JPMorgan paying $5.1 billion to Fannie, Freddie over mortgages

jpmorgan chase building
It's been a rough year for JPMorgan.

JPMorgan has agreed to pay $5.1 billion to Fannie Mae and Freddie Mac to resolve claims stemming from the housing bubble, federal housing regulators announced Friday.

The bank has also been in talks with the Justice Department and other government officials over another potential settlement based on similar claims. That settlement will likely be even more expensive for JPMorgan.

The claims relate to conduct at JPMorgan and at Bear Stearns and Washington Mutual, which JPMorgan purchased in 2008. At issue are allegations that the firms sold risky mortgages and mortgage securities while misrepresenting their quality.

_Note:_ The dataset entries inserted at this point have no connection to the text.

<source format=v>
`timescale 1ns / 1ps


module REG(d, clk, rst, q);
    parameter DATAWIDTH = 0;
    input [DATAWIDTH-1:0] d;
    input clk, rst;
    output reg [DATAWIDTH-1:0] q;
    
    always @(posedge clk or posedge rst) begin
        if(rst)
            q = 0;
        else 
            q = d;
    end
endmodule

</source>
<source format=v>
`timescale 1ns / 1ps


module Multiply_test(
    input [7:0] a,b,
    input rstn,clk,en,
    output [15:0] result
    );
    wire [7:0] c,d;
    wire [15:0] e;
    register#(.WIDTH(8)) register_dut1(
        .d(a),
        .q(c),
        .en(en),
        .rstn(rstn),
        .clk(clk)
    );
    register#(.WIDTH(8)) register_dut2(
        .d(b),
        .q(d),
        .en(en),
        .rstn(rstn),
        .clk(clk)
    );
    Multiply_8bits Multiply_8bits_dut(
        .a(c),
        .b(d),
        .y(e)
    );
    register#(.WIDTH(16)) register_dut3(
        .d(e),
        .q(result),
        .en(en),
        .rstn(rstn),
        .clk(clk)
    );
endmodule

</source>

Among the purchasers were Fannie Mae and Freddie Mac, the government-backed housing finance giants that required a massive bailout in 2008 when their housing investments soured.

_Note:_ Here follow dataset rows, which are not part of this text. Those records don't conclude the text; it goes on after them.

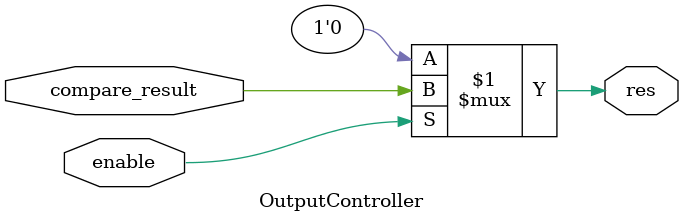
<source format=sv>
module Comparator_MultiMode #(
    parameter TYPE = 0, // 0:Equal, 1:Greater, 2:Less
    parameter WIDTH = 32
)(
    input               enable,   // 比较使能信号  
    input  [WIDTH-1:0]  a, b,
    output              res
);
    // 内部信号定义
    wire compare_result;
    wire compare_enable = enable;
    
    // 比较器核心子模块实例化
    ComparatorCore #(
        .TYPE(TYPE),
        .WIDTH(WIDTH)
    ) comparator_core_inst (
        .a(a),
        .b(b),
        .compare_result(compare_result)
    );
    
    // 输出控制子模块实例化
    OutputController output_controller_inst (
        .enable(compare_enable),
        .compare_result(compare_result),
        .res(res)
    );
endmodule

// 比较器核心子模块 - 负责不同类型的比较逻辑
module ComparatorCore #(
    parameter TYPE = 0, // 0:Equal, 1:Greater, 2:Less
    parameter WIDTH = 32
)(
    input  [WIDTH-1:0] a, b,
    output compare_result
);
    // 比较操作结果
    wire equal   = (a == b);
    wire greater = (a > b);
    wire less    = (a < b);
    
    // 根据参数选择比较结果
    reg result_mux;
    
    always @(*) begin
        case(TYPE)
            0: result_mux = equal;
            1: result_mux = greater;
            default: result_mux = less;
        endcase
    end
    
    assign compare_result = result_mux;
endmodule

// 输出控制子模块 - 处理使能控制和最终输出
module OutputController (
    input enable,
    input compare_result,
    output res
);
    // 根据使能信号控制输出
    assign res = enable ? compare_result : 1'b0;
endmodule
</source>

The deal was announced by the Federal Housing Finance Agency, which has overseen Fannie and Freddie since their 2008 rescue.

Agency head Edward DeMarco said the accord "provides greater certainty in the marketplace and is in line with our responsibility for preserving and conserving Fannie Mae's and Freddie Mac's assets on behalf of taxpayers."

"This is a significant step as the government and JPMorgan Chase move to address outstanding mortgage-related issues," DeMarco said.

The firm reached the agreement without admitting or denying wrongdoing.

Related: More banks in crosshairs

JPMorgan will pay $4 billion to resolve claims related to the alleged misrepresentation of mortgage-backed securities -- investment products created by bundling payments from individual loans.

It will also repurchase $1.1 billion worth of mortgages sold to Fannie and Freddie between 2000 and 2008 that the firms say do not meet their quality standards.

JPMorgan (JPM)said the settlements "are an important step towards a broader resolution of the firm's [mortgage-backed-securities]-related matters with governmental entities, and reflect significant efforts by the Department of Justice and other federal and state governmental agencies."

JPMorgan acquired Washington Mutual in 2008 after the failed bank had been taken over by the Federal Deposit Insurance Corporation. It's unclear whether JPMorgan will be able to pursue reimbursement claims with the FDIC for the portion of the settlement related to WaMu.

This issue has been a point of contention in JPMorgan's negotiations with the Justice Department, which wants to prevent the bank from passing on any settlement costs.

Securities sold by WaMu accounted for roughly $1.15 billion worth of the FHFA settlement.

Related: Half of nation's foreclosed homes still occupied

Investors initially shrugged off the news, which has been rumored for weeks. JPMorgan shares were up slightly in after-hours trading Friday, and have gained 20% so far this year.

JPMorgan is just one of 18 banks sued by the FHFA back in 2011 over the alleged misrepresentation of mortgage-backed securities, and is only the fourth to reach a settlement.

UBS (UBS) agreed to a settlement with the FHFA in July for $885 million. The agency has also settled with Citigroup (C) and General Electric (GE) for undisclosed sums.

JPMorgan is large enough to easily absorb the settlement costs. It's the biggest bank in the nation, with assets of $2.5 trillion and net income of $21.3 billion in 2012.

The bank has been buffeted by legal problems in the past few months, however.

It has paid over $1 billion in fines in connection with last year's "London Whale" trading debacle, and $80 million more over its allegedly unfair credit card billing practices.

In July, the bank agreed to pay $410 million to settle charges that it manipulated electricity prices in California and the Midwest. It is also facing scrutiny over its hiring practices in China and its alleged involvement in the Libor rate-fixing scandal.

JPMorgan posted a loss for the third quarter based on its massive legal expenses. CEO Jamie Dimon called the loss "painful" and warned that litigation costs could continue to be a drag on earnings for several quarters.